Parmi les dispositions que le gouvernement propose, l'une s'est attiré une salve d'oppositions. Il aurait voulu que les cantons assument dès le 1er janvier le coût des tests Covid et garantissent une offre suffisante d'analyses. Le National a déjà dit non l'automne dernier. Le Conseil des Etats n'en veut pas non plus.

Coûts des tests

Mais contrairement aux députés qui auraient voulu que la Confédération garde la main jusqu'en 2024, les sénateurs ne veulent plus puiser dans la caisse fédérale. Pour mémoire, la Confédération a dépensé 2,1 milliards de francs pour les tests en 2021, 1,6 milliard cette année.

Les coûts devront être pris en charge par les personnes qui se font tester dès le 1er janvier, sauf si l'état de situation particulière est réactivé. La proposition de Peter Hegglin (Centre/ZG) a obtenu 30 voix contre 15.
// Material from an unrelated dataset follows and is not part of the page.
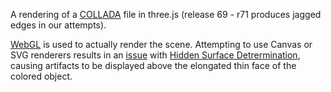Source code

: A rendering of a [COLLADA](https://en.wikipedia.org/wiki/COLLADA) file in three.js (release 69 - r71 produces jagged edges in our attempts).

[WebGL](https://en.wikipedia.org/wiki/WebGL) is used to actually render the scene. Attempting to use Canvas or SVG renderers results in an [issue](https://github.com/mrdoob/three.js/issues/6887) with [Hidden Surface Detrermination](https://en.wikipedia.org/wiki/Hidden_surface_determination), causing artifacts to be displayed above the elongated thin face of the colored object.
Le ministre de la santé Alain Berset a plaidé pour une sortie ordonnée du régime de tests avec les cantons. Selon lui, la proposition Hegglin dispense ceux-ci de toute responsabilité. Il y a alors le risque de ne plus disposer d'assez de capacités de tests au moment d'un pic, ce qui remettrait en question le suivi épidémiologique. La question reviendra au National.

Patients extracantonaux

Les Chambres sont également divisées sur les capacités de réserve en lits pour affronter les pics d'activités en hôpital. Le National a modifié le projet du Conseil fédéral pour la prise en charge de patients extracantonaux.

Il argumentait que certains avaient pris des mesures notamment pour les lits en soins intensifs, tandis que la situation n'était pas encore optimale dans d'autres. Pour assurer une indemnisation juste, il suggérait l'établissement de convention pour un financement proportionnel. La Chambre des cantons a rejeté tacitement cet ajout. La commission préparatoire a estimé que ce dispositif va trop loin et n'est pas approprié.

Certificats Covid

Le Conseil des Etats a sinon adopté le reste du projet sans changement. Les dispositions sur le certificat Covid seront ainsi prolongées. Si le certificat n'est plus utilisé en Suisse, il continue d'être requis à l'étranger, en particulier dans l'UE. Sa compatibilité internationale doit être garantie.

Les bases légales de l'application de traçage SwissCovid resteront aussi en vigueur. Le logiciel pourra ainsi être réactivé durant l'hiver 2023/2024 en cas de nécessité.

La prolongation concerne également la promotion du développement des médicaments contre le coronavirus et la réglementation pour protéger les personnes vulnérables. De même que des dispositions concernant les étrangers et les frontaliers en cas de fermeture des frontières.